Friday, February 23, 2007
N.M. Tech scientists travel to Alaska to study an elusive phenomenon
By John Fleck
Journal Staff Writer
Paul Krehbiel and Ron Thomas had just taken a break for dinner when Mount St. Augustine erupted Jan. 27, 2006.
When the Alaskan volcano had begun popping off two weeks earlier, the New Mexico Tech lightning scientists had flown to Alaska, on the chance that the eruptions were not done.
"They said 'There's a good chance it'll erupt again,' '' Thomas said.
Normally thunderstorm chasers, the pair were hunting the elusive "volcano lightning."
Known since the ancient Greeks, volcano lightning comes from the hot, angry cloud of dust and ash rising from an erupting volcano.
Volcano lightning, similar to thunderstorm lightning, is created in the hurly-burly of collisions within the turbulent cloud of dust and gas rising from the exploding mountain.
But thunderstorms are easier to find than erupting volcanoes, so, while stories of volcano lightning abound, scientific data is scarce.
The pair are part of New Mexico Tech team that had just finished testing a new set of portable lightning detectors, and they were looking for a volcano to try them out on.
"About the only thing that was known about lightning associated with volcanos was that it occurs," said Tech professor Bill Rison, another member of the team.
A bit of serendipity connected the team with Steve McNutt at the Alaska Volcano Observatory, and when St. Augustine began erupting, they decided to fly up and give it a shot.
The results of their trip, published today in the journal Science, mark the first time scientists have ever captured detailed data on the elusive phenomenon.
McNutt had seen evidence for volcano lightning before, when the lightning's powerful electromagnetic pulses interfered with the electronics of seismic instruments he had set out around Mount Spur, another Alaskan volcano.
"The electronics guys weren't too happy about that," he said in a telephone interview.
But to understand lightning in detail takes special instruments antennas connected to sensitive receivers to map the peaks and values of the electromagnetic pulses flung out by the lightning bolts.
That is what Thomas and his colleagues brought to Alaska after hearing that St. Augustine, a volcano on Cook Inlet 60 miles west of Homer, was doing its thing.
"Their equipment is state of the art," McNutt said.
Hours after Thomas and Krehbiel got their gear set up, St. Augustine began its performance.
First, there was a crackle of lightninglike bursts from the volcano's mouth.

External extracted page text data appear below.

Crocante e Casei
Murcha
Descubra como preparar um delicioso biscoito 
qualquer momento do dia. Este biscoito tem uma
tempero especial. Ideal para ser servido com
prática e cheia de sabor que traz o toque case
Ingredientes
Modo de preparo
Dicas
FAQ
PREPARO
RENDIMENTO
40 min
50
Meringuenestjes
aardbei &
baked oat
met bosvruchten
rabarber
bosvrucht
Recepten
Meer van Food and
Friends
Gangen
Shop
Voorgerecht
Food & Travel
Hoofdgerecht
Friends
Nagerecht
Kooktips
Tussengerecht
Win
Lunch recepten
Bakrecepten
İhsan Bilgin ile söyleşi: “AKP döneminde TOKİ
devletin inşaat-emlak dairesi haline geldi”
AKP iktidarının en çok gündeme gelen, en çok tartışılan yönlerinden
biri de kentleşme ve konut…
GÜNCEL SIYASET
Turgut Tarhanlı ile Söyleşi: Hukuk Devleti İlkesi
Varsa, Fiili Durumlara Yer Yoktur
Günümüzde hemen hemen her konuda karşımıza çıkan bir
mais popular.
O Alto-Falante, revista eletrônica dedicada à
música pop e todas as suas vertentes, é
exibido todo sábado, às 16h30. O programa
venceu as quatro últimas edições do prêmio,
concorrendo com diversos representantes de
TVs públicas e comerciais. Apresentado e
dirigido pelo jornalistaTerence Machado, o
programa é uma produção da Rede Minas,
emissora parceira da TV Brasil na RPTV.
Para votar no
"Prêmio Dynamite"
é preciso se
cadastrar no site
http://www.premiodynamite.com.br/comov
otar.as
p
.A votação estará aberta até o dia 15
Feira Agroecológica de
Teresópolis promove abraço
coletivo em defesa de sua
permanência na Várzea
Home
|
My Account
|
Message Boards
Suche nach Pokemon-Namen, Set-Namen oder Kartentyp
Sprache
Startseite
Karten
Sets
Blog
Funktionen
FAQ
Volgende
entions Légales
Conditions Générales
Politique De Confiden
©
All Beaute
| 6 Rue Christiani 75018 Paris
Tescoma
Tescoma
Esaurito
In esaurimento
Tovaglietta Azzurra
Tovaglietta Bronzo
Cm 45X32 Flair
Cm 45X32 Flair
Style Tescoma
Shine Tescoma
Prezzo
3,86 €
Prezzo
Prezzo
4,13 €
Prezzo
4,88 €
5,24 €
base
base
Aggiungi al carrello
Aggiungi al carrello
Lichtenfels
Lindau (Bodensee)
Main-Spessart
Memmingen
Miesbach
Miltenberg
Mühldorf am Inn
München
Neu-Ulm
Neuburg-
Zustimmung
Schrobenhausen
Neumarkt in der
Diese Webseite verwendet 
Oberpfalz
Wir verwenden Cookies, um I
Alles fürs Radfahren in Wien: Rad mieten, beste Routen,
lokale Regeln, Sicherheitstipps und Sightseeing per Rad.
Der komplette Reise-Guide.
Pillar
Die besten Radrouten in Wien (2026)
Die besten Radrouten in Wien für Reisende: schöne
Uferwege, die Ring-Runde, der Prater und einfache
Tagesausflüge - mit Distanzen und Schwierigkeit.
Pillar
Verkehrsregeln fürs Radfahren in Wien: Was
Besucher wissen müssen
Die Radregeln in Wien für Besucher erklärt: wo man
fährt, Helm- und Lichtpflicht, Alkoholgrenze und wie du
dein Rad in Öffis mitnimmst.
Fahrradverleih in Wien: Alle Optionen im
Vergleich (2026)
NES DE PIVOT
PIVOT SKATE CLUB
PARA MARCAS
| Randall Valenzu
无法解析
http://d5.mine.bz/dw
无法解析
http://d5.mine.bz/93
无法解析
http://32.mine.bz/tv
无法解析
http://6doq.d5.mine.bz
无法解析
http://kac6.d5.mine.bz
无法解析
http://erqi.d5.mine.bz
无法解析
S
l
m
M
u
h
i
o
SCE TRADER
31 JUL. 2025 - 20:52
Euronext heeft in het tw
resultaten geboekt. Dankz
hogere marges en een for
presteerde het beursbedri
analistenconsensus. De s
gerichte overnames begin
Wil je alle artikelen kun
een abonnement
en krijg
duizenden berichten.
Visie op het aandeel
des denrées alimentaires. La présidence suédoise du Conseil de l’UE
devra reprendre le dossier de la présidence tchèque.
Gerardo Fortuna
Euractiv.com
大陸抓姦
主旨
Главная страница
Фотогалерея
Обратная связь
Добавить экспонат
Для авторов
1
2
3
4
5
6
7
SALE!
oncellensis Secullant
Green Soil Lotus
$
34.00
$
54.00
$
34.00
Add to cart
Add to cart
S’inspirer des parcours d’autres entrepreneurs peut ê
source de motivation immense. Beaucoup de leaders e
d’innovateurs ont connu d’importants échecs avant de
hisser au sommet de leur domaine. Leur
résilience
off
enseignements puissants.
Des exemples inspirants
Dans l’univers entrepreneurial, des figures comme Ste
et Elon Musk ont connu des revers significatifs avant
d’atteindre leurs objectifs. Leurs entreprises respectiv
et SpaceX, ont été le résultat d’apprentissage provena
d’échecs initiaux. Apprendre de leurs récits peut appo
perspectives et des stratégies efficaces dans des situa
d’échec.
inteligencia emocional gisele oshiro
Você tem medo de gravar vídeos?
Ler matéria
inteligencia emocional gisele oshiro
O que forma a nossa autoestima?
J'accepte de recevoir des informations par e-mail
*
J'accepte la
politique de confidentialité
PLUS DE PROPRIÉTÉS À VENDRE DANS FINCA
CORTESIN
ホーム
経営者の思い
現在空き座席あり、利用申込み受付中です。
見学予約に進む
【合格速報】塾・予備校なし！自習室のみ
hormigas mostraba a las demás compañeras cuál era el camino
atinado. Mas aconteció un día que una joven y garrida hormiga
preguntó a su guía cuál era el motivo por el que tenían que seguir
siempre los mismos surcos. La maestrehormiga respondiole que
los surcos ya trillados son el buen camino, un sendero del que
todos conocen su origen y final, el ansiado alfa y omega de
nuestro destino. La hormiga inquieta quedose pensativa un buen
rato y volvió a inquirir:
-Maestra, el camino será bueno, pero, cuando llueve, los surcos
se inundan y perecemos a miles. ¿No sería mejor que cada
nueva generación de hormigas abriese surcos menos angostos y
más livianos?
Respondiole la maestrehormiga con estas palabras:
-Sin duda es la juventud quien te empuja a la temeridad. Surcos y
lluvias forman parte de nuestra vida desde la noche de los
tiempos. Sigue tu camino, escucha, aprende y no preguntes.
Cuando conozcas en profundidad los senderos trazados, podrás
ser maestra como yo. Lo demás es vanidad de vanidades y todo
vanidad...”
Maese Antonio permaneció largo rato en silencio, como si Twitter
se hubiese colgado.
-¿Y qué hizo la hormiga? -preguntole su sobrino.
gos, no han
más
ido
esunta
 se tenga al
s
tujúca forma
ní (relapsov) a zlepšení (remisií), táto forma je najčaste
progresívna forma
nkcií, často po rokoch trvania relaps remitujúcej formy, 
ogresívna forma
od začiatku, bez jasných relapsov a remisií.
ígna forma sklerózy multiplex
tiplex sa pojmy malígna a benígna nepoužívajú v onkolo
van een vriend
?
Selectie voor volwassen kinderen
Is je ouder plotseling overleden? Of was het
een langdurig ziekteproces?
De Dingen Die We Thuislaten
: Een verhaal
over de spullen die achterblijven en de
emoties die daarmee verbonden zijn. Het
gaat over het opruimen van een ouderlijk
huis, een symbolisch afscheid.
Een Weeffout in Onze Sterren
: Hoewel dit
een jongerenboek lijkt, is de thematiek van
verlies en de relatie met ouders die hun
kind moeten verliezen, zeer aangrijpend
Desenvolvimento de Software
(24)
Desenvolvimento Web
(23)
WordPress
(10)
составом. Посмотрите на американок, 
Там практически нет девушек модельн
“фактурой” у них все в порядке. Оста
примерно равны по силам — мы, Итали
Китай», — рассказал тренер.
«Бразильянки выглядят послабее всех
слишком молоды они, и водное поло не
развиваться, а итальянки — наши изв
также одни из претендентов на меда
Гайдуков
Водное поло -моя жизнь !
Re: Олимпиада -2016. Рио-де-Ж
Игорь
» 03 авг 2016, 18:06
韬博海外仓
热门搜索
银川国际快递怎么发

Then, as the cloud of dust and ash rose into the stormy nighttime sky, there were 300 lightning strikes over an 11- minute period as the cloud drifted south from the mountain's summit.
The results show complex patterns within the cloud as dust, rock fragments and water in the cloud banged into one another, according to the scientists.
More analysis is being done on the St. Augustine data, and the lightning detectors have been shipped off to an even colder volcano: Mount Erebus in Antarctica.